Is there an elementary proof that $x^x \geq x!$ for natural numbers $x$? I am not looking for a heuristic argument such as the one that there are $x$ terms in $x^x$ and $x!$ and since almost every term in $x \times x \times .... \times x$ is greater than almost every term in $x(x-1)(x-2)...(1)$, then $x^x \geq x!$
Asked
Active
Viewed 353 times
4
-
4Nothing wrong with that argument! If you prefer, one can write that argument out more formally as an induction. – André Nicolas Jan 19 '15 at 19:45
-
x is real or integer? – velut luna Jan 19 '15 at 19:46
-
I was only looking to find a proof for the natural numbers. How would one go about proving it for all real numbers? – Jan 19 '15 at 19:50
-
It's not true for real numbers (where you interpret $x!$ as $\Gamma(x+1)$). For $0 < x < 1$, $x^x < \Gamma(x+1)$. – Robert Israel Jan 19 '15 at 19:53
-
You used x and you haven't stated clearly that x is a natural number. For natural numbers, I think it can be easily proved by induction. – velut luna Jan 19 '15 at 19:54
3 Answers
6
For $n=1$ is valid. $$1!\leq 1^1$$ Assume for $n$ is valid: $$n!\leq n^n$$
Multiply by $n+1$ both sides
$$(n+1)!\leq n^n(n+1)\leq(n+1)^n(n+1)=(n+1)^{n+1}$$
The last step is because if $n\leq n+1$ then $n^n\leq (n+1)^n$
rlartiga
- 4,205
- 1
- 14
- 24
5
Hint: Prove that $\ln \, x^x \geq \ln x!$ (for $x\geq 0.$)
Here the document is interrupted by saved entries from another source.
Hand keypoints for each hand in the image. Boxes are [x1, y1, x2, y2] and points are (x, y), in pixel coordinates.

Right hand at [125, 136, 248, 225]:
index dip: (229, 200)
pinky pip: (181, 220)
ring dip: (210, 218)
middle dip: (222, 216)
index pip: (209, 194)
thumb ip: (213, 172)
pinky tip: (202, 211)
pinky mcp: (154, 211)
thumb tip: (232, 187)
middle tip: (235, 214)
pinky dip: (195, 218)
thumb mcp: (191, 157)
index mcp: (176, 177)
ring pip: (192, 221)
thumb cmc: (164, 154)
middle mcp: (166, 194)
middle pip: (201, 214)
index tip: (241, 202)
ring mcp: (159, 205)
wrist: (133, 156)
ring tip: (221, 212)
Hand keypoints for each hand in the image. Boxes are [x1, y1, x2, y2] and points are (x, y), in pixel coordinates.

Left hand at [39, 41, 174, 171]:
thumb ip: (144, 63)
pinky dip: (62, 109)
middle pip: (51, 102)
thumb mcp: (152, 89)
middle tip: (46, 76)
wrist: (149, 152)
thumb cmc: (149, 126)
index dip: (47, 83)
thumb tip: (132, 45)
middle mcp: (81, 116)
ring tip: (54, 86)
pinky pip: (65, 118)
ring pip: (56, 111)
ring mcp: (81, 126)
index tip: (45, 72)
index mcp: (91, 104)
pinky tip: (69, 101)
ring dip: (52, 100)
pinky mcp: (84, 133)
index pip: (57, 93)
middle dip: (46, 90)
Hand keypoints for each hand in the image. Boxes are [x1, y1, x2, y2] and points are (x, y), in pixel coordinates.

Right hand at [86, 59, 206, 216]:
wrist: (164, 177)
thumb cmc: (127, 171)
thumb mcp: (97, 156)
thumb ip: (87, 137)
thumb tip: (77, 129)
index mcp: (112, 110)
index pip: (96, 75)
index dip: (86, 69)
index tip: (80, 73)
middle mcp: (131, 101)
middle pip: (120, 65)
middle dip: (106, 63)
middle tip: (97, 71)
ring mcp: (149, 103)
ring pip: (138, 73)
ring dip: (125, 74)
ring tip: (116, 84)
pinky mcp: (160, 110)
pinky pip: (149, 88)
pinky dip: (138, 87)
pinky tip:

Edit Since $\ln x \geq \ln i,$ for $i \leq x,$ we have $$ \ln x+\ln x +\cdots \text{ ($x$ times total)}+\ldots \geq \ln 1 +\cdots \ln x, $$ or $$x \ln x \geq \sum_{i=1}^x \ln i=\ln x!.$$
Leox
- 8,120
-
$xln(x) \geq \sum_{i=0}^{x-1}ln(x-i)$ and this means that $x \geq 1 + \sum_{i=1}^{x-2}\frac{ln(x-i)}{ln(x)}$ Where would I go from there? – Jan 19 '15 at 19:57
-
-
I'm still not able to see where I would proceed from here. Would I try to divide both sides by $ln(x)$? – Jan 19 '15 at 20:05
-
-
-
4
I really wouldn't call the argument you mention "heuristic." Simply note that $$\dfrac{n^n}{n!}=\frac{n}{n} \frac{n}{n-1} \frac{n}{n-2}\cdots \frac{n}{2} \frac{n}{1}\geq 1$$ This is because every term in the product is larger than or equal to 1.
Matt Samuel
- 58,164